[Saved data entries]
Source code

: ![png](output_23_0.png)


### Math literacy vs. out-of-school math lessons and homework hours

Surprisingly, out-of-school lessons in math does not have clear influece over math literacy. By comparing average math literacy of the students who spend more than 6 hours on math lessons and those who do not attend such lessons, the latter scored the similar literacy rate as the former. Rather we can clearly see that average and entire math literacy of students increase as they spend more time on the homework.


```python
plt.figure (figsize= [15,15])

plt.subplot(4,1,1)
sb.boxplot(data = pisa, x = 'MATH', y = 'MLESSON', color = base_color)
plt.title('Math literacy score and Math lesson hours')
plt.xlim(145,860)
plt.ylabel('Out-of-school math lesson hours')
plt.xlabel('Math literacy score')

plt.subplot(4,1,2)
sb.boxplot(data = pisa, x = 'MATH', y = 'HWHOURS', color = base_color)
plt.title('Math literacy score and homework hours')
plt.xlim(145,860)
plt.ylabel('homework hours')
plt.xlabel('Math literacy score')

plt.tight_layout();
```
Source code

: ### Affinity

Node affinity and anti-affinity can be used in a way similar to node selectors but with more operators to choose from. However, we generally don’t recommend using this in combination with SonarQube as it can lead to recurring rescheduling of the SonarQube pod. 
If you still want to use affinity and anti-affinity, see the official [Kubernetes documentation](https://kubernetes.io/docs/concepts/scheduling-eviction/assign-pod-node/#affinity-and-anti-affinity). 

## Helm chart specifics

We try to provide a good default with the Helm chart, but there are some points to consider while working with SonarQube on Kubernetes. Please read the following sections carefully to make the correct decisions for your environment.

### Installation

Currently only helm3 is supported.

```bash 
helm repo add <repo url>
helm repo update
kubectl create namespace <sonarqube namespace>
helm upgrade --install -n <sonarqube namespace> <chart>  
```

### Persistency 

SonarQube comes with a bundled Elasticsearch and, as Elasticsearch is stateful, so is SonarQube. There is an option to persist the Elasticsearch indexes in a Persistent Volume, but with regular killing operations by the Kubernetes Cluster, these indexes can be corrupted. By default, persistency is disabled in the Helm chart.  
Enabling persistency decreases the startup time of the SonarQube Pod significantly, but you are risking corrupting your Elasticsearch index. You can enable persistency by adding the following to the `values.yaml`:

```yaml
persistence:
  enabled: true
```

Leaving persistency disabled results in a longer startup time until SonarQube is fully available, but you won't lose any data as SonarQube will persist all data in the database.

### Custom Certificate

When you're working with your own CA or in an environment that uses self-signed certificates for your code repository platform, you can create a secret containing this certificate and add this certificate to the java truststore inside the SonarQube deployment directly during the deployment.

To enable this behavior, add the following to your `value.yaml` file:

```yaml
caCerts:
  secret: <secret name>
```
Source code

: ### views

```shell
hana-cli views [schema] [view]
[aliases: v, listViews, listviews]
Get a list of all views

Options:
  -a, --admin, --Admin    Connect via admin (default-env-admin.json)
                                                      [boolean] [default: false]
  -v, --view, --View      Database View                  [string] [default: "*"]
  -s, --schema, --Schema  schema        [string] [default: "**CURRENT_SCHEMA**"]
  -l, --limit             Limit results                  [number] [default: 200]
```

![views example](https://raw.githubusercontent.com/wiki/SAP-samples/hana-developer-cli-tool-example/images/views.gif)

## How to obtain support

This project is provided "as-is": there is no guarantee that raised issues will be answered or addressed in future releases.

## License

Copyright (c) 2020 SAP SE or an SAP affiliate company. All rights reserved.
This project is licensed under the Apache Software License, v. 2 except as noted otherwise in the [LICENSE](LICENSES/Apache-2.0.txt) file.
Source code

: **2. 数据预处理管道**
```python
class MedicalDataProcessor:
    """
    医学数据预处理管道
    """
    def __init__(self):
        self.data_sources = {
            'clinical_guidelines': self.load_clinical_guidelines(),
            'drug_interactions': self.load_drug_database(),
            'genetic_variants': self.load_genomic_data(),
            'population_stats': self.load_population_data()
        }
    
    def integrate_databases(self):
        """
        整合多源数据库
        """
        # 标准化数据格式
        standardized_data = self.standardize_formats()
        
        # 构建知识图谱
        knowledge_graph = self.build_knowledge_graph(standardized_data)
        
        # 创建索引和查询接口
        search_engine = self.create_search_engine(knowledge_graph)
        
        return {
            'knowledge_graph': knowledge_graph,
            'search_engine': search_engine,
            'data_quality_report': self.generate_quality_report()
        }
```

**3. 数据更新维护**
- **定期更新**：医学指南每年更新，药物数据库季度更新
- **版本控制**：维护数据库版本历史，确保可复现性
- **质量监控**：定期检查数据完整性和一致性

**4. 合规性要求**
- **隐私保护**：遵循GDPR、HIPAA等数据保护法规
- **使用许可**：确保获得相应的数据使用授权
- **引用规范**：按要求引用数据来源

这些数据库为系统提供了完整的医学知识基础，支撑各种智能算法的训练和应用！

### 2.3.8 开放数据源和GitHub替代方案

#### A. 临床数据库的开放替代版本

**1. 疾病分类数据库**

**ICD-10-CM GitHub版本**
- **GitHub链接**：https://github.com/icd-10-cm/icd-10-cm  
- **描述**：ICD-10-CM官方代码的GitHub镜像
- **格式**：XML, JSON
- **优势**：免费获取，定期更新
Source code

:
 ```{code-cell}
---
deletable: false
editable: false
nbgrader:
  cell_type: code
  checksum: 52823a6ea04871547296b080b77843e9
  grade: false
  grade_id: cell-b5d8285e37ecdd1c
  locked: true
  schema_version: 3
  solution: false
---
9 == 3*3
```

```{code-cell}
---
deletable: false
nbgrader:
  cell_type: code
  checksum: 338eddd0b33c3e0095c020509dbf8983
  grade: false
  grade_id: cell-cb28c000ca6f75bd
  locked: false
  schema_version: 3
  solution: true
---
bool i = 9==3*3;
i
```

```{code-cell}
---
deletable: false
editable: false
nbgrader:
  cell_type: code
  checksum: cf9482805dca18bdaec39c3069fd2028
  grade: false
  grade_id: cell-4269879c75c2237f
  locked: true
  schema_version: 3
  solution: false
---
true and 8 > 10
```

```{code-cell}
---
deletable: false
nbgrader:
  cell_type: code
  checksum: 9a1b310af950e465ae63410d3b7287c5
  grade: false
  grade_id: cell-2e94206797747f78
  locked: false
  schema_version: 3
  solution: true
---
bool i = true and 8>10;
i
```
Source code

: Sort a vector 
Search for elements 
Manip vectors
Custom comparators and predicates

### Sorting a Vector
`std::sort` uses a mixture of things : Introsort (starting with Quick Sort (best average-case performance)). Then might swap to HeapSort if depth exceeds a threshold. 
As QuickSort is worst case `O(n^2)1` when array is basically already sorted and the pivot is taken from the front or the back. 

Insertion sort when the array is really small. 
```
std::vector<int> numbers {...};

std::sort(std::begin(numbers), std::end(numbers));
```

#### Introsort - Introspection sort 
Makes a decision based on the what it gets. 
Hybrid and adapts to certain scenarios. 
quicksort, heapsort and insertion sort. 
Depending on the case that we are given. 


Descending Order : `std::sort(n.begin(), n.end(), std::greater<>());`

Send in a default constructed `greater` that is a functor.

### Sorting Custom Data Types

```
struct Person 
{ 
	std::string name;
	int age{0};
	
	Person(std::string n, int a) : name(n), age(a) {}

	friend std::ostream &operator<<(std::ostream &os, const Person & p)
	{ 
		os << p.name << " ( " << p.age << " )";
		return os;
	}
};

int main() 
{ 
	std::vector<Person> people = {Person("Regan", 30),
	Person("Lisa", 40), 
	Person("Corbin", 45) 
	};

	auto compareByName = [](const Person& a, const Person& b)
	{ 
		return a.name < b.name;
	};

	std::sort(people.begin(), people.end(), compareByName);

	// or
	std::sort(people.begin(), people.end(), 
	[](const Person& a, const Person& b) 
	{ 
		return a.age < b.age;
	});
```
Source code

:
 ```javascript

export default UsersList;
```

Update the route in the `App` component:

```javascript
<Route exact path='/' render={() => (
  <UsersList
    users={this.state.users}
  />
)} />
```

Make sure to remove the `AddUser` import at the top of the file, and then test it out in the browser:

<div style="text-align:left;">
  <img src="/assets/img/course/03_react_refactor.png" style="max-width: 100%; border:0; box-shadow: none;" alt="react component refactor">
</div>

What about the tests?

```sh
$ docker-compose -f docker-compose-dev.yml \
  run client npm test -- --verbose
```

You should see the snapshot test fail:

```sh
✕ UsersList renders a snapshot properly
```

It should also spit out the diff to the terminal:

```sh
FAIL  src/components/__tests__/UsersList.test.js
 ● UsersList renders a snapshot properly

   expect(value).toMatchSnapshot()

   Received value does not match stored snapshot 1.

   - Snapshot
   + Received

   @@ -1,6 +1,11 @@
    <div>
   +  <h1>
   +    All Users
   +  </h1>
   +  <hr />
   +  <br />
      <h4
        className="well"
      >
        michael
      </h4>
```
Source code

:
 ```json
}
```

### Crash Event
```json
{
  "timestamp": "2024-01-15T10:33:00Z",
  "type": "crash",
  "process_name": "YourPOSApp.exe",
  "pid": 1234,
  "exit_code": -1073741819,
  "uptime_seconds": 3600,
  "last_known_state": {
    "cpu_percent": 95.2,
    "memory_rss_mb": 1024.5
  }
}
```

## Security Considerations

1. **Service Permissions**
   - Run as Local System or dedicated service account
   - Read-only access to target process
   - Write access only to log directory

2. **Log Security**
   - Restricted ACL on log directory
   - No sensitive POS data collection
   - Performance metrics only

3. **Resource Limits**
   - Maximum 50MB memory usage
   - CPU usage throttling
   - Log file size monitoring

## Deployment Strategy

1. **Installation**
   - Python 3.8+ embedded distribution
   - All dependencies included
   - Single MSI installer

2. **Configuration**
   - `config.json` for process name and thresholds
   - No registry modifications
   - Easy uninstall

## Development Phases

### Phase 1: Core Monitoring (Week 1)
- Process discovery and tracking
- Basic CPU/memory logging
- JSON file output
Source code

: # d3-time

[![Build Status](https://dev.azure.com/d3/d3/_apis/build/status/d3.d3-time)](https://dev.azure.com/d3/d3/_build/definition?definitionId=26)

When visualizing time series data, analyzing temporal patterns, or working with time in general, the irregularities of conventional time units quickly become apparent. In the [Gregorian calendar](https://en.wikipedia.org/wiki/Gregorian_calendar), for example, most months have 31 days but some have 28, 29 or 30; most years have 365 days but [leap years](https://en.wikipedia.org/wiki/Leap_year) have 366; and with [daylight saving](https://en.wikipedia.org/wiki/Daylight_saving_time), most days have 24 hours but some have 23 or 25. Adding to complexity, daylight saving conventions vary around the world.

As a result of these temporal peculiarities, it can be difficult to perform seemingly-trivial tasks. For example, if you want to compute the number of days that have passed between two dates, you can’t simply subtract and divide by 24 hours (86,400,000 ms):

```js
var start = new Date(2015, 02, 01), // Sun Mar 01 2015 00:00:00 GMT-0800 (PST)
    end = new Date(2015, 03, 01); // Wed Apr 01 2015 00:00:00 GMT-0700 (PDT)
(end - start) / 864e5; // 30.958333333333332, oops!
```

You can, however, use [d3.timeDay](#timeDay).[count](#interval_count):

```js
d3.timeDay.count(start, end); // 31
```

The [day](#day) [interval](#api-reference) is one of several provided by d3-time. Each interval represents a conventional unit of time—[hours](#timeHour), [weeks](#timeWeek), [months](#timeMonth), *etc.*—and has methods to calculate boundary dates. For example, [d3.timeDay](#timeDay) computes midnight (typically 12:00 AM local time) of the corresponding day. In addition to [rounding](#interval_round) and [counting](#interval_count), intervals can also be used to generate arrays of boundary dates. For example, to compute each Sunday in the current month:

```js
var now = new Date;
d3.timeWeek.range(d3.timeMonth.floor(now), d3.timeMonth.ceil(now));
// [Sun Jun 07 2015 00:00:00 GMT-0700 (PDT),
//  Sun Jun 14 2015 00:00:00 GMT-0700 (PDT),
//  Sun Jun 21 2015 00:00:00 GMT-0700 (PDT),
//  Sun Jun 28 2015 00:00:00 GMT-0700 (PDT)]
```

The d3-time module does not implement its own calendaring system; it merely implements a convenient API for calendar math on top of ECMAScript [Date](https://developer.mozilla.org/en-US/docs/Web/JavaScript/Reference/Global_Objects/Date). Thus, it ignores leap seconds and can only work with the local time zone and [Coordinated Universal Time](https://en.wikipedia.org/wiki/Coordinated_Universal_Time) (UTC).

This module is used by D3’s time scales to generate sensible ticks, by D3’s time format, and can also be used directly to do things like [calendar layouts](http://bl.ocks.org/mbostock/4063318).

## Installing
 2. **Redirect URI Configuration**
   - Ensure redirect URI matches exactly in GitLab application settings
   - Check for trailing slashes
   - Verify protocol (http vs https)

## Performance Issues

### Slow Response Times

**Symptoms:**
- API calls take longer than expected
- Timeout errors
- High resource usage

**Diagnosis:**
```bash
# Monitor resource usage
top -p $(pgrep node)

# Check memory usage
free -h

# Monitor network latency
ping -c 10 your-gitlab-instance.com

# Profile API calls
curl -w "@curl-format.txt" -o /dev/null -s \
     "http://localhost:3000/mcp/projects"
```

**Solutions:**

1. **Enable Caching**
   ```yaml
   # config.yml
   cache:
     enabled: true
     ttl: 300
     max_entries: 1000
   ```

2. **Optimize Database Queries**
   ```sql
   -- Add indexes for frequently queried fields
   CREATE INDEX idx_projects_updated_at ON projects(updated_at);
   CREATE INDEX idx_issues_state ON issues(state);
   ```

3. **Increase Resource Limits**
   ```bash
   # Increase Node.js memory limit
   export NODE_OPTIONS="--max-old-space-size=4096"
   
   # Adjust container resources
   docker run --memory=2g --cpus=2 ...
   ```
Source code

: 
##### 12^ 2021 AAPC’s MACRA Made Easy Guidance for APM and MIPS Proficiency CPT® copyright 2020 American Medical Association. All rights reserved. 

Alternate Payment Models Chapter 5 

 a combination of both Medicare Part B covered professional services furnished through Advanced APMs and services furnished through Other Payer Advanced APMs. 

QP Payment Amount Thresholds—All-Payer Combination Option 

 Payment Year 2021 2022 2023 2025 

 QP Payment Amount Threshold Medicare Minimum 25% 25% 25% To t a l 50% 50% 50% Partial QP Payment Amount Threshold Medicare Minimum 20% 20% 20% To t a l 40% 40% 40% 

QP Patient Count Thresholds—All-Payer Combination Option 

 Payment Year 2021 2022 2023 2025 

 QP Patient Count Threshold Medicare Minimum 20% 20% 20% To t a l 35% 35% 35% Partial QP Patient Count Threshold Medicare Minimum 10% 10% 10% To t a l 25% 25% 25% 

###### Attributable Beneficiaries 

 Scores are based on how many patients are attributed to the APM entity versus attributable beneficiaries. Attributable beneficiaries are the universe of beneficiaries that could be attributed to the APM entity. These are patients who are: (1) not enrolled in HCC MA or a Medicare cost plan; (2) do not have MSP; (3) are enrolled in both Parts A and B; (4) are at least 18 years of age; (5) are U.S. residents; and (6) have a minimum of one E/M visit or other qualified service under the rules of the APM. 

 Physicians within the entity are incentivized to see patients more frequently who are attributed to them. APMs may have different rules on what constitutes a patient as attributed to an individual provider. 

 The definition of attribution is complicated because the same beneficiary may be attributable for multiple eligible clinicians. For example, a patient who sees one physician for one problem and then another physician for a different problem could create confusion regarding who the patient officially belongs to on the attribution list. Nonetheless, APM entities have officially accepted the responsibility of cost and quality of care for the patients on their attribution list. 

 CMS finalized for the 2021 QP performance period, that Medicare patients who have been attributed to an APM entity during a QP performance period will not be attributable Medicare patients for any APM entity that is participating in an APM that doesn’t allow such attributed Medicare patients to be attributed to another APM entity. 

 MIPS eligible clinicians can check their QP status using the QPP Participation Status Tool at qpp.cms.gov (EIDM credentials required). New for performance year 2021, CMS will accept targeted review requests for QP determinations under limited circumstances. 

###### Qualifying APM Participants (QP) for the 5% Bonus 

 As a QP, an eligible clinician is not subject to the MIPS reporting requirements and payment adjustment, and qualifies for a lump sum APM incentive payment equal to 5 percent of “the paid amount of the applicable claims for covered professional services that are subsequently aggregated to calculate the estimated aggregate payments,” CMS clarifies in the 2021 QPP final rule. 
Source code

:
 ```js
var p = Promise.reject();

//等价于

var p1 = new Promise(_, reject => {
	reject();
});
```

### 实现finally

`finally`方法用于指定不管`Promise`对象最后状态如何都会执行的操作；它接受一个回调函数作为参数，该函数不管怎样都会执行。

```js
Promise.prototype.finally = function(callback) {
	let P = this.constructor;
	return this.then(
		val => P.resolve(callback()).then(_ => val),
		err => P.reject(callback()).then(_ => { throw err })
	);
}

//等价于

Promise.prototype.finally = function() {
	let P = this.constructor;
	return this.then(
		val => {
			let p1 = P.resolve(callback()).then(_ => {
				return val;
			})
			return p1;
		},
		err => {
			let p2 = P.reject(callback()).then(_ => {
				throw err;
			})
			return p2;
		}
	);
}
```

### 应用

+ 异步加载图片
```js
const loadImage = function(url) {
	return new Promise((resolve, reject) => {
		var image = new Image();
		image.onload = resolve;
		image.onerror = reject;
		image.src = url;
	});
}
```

#### [Problem statement]
In the entries above, identify each line that includes the string "Received", then copy it.

#### [Exercise result]
   Received value does not match stored snapshot 1.
   + Received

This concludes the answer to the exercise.